(Dataset entries)
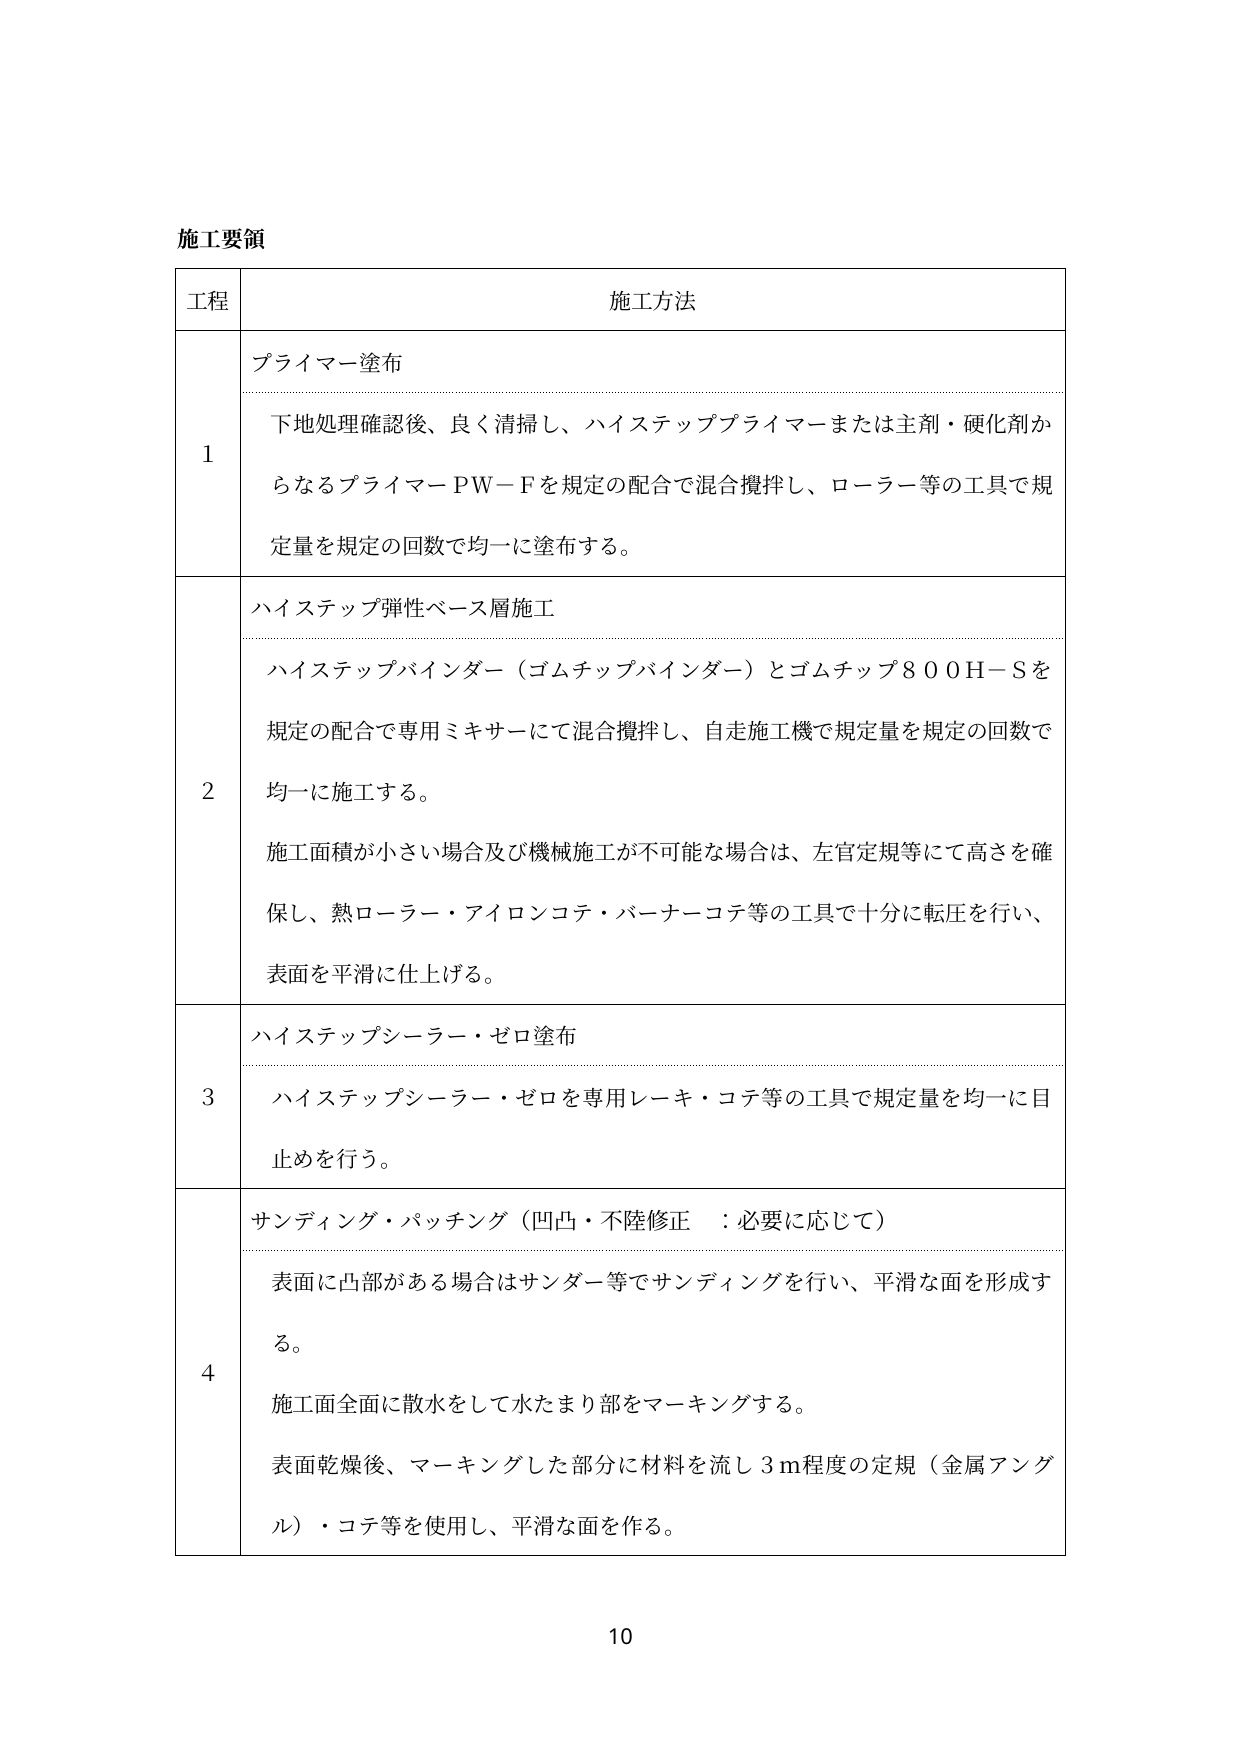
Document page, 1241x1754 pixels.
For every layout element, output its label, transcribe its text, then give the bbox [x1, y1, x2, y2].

table_header 施工方法 [241, 269, 1065, 330]
table_cell ハイステップ弾性ベース層施工 [241, 577, 1065, 637]
table_cell ４ [176, 1189, 240, 1555]
table_cell ハイステップシーラー・ゼロ塗布 [241, 1005, 1065, 1065]
table_cell 下地処理確認後、良く清掃し、ハイステッププライマーまたは主剤・硬化剤からなるプライマーＰＷ－Ｆを規定の配合で混合攪拌し、ローラー等の工具で規定量を規定の回数で均一に塗布する。 [241, 392, 1065, 576]
table_cell プライマー塗布 [241, 331, 1065, 392]
table_cell ハイステップシーラー・ゼロを専用レーキ・コテ等の工具で規定量を均一に目止めを行う。 [241, 1065, 1065, 1188]
table_cell ハイステップバインダー（ゴムチップバインダー）とゴムチップ８００Ｈ－Ｓを規定の配合で専用ミキサーにて混合攪拌し、自走施工機で規定量を規定の回数で均一に施工する。 施工面積が小さい場合及び機械施工が不可能な場合は、左官定規等にて高さを確保し、熱ローラー・アイロンコテ・バーナーコテ等の工具で十分に転圧を行い、表面を平滑に仕上げる。 [241, 638, 1065, 1003]
table_cell １ [176, 331, 240, 576]
table_header 工程 [176, 269, 240, 330]
table_cell 表面に凸部がある場合はサンダー等でサンディングを行い、平滑な面を形成する。 施工面全面に散水をして水たまり部をマーキングする。 表面乾燥後、マーキングした部分に材料を流し３ｍ程度の定規（金属アングル）・コテ等を使用し、平滑な面を作る。 [241, 1250, 1065, 1555]
table_cell ２ [176, 577, 240, 1003]
table_cell サンディング・パッチング（凹凸・不陸修正 ：必要に応じて） [241, 1189, 1065, 1250]
text 施工要領 [177, 207, 1063, 268]
table_cell ３ [176, 1005, 240, 1188]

- PROMPT -
Copy all lines from the data that hold the word "text".

- COMPLETED TASK -
For every layout element, output its label, transcribe its text, then give the bbox [x1, y1, x2, y2].
text 施工要領 [177, 207, 1063, 268]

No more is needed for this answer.